## Exercise aim
Turn the text lines of every row into a JSON list of strings, one string per line, skipping blank lines. Leave the pictures out of the answer.
::: Data for this exercise :::
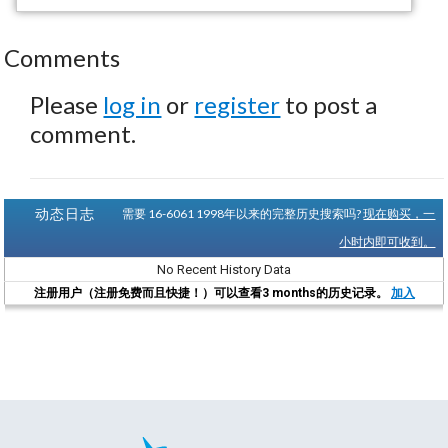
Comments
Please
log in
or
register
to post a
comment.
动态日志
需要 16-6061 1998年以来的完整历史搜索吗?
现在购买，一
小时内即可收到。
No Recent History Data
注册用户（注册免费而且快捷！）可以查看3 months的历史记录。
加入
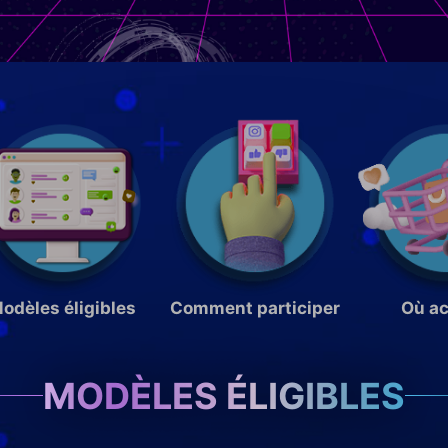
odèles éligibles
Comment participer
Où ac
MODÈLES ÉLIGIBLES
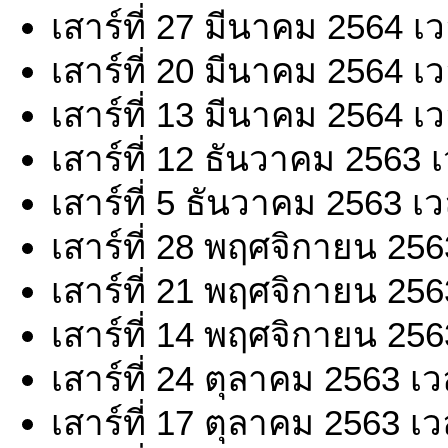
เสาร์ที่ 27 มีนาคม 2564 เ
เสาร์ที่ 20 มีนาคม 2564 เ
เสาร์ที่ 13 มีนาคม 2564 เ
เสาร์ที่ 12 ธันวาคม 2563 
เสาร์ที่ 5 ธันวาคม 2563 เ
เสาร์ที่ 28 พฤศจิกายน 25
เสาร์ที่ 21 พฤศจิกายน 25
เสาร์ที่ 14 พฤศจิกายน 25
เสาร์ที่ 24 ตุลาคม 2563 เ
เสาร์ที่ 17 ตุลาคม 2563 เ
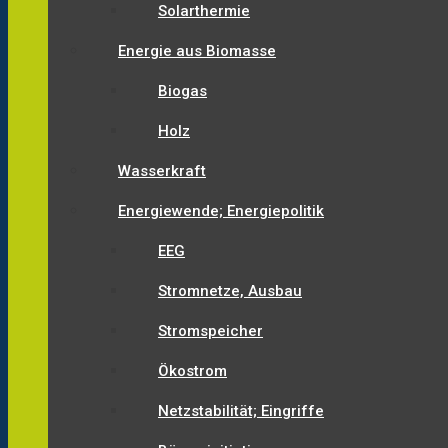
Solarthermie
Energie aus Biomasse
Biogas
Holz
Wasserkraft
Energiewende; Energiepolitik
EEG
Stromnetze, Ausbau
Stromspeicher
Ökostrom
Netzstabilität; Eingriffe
:::
## Reply to the task
[
  "Comments",
  "Please",
  "log in",
  "or",
  "register",
  "to post a",
  "comment.",
  "动态日志",
  "需要 16-6061 1998年以来的完整历史搜索吗?",
  "现在购买，一",
  "小时内即可收到。",
  "No Recent History Data",
  "注册用户（注册免费而且快捷！）可以查看3 months的历史记录。",
  "加入",
  "odèles éligibles",
  "Comment participer",
  "Où ac",
  "MODÈLES ÉLIGIBLES",
  "เสาร์ที่ 27 มีนาคม 2564 เ",
  "เสาร์ที่ 20 มีนาคม 2564 เ",
  "เสาร์ที่ 13 มีนาคม 2564 เ",
  "เสาร์ที่ 12 ธันวาคม 2563 ",
  "เสาร์ที่ 5 ธันวาคม 2563 เ",
  "เสาร์ที่ 28 พฤศจิกายน 25",
  "เสาร์ที่ 21 พฤศจิกายน 25",
  "เสาร์ที่ 14 พฤศจิกายน 25",
  "เสาร์ที่ 24 ตุลาคม 2563 เ",
  "เสาร์ที่ 17 ตุลาคม 2563 เ",
  "Solarthermie",
  "Energie aus Biomasse",
  "Biogas",
  "Holz",
  "Wasserkraft",
  "Energiewende; Energiepolitik",
  "EEG",
  "Stromnetze, Ausbau",
  "Stromspeicher",
  "Ökostrom",
  "Netzstabilität; Eingriffe"
]